В задних рядах, с интересом наблюдая за происходящим, зашептались насколько законодателей:
– Интересно, что он ответит?
– А если он промолчит?
– Ну, тогда Синедрион вправе будет его осудить за отказ отвечать их суду. Молчит – значит признаёт за собой вину незаконного, самовольного присвоения власти.
– А если скажет, что он человек от А-Шема и это Им дана такая власть?
– Тогда пусть это докажет, прилюдно сотворив небывалое чудо. Как это делал Моше со своим посохом и рукою. Или ещё какое необычное знамение – чтобы ни у кого не оставалось никаких сомнений. Иначе его признают виновным в богохульстве и побьют камнями.
– А если он скажет, что эта власть дана ему от людей? – не смолкал любопытный.
– Ой, вот ты неуёмный, а? Тогда пусть предъявит того человека, который осмелился на это. И судить будут уже их двоих – потому как это нарушает не только наши традиции, но и установленные порядки в самом Храме Йерушалайма.

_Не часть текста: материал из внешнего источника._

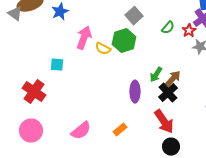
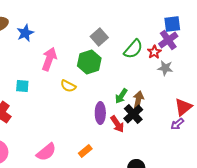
green semicircle: (168, 28) -> (133, 49), size x1.5
yellow semicircle: (103, 49) -> (68, 86), moved
brown arrow: (173, 79) -> (138, 100), turned -30
red arrow: (164, 122) -> (117, 124), moved, size x0.7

Всё, хватит болтать – слушай, что будет.
При этом Йешуа смотрел на них ни чуть не дрогнув, а толпа затаила дыхание.
– «И ныне – вам заповедь эта, священники», – процитировал учитель, строго глядя на делегацию. -
«Если не послушаетесь и если не примете к сердцу, чтобы воздать славу имени Моему, сказал Йегова Цеваот, то пошлю на вас проклятье, и прокляну благословения ваши, и уже проклинаю, потому что вы не принимаете к сердцу.
Ибо уста священника должны хранить знание, и Тору искать должно из уст его, ибо посланник Йеговы Цеваота он».
Его взгляд скользнул по лицам присутствующих людей, и он продолжил:
– Спрошу и я вас одним словом. И если на это ответите мне – то и я вам скажу, в какой власти это делаю.
Омовение Йоханана Пустынника – откуда было? С Небес или от человека? Его деяния были волей Элохим или же человеческого происхождения? Какой властью он вершил дела свои?
Вся площадь замерла в напряжённом ожидании, устремив свой взор на пышно одетых фарисеев. А те, оцепенев, были сбиты с толку – пребывая в полной растерянности. Их мысли лихорадочно метались по закоулкам разума, ища приемлемый для них ответ:
Если сказать, что с Небес – то Йешуа спросит:
«Почему же вы не поверили ему, когда он неоднократно и принародно свидетельствовал, что следом за ним идёт Машиах?»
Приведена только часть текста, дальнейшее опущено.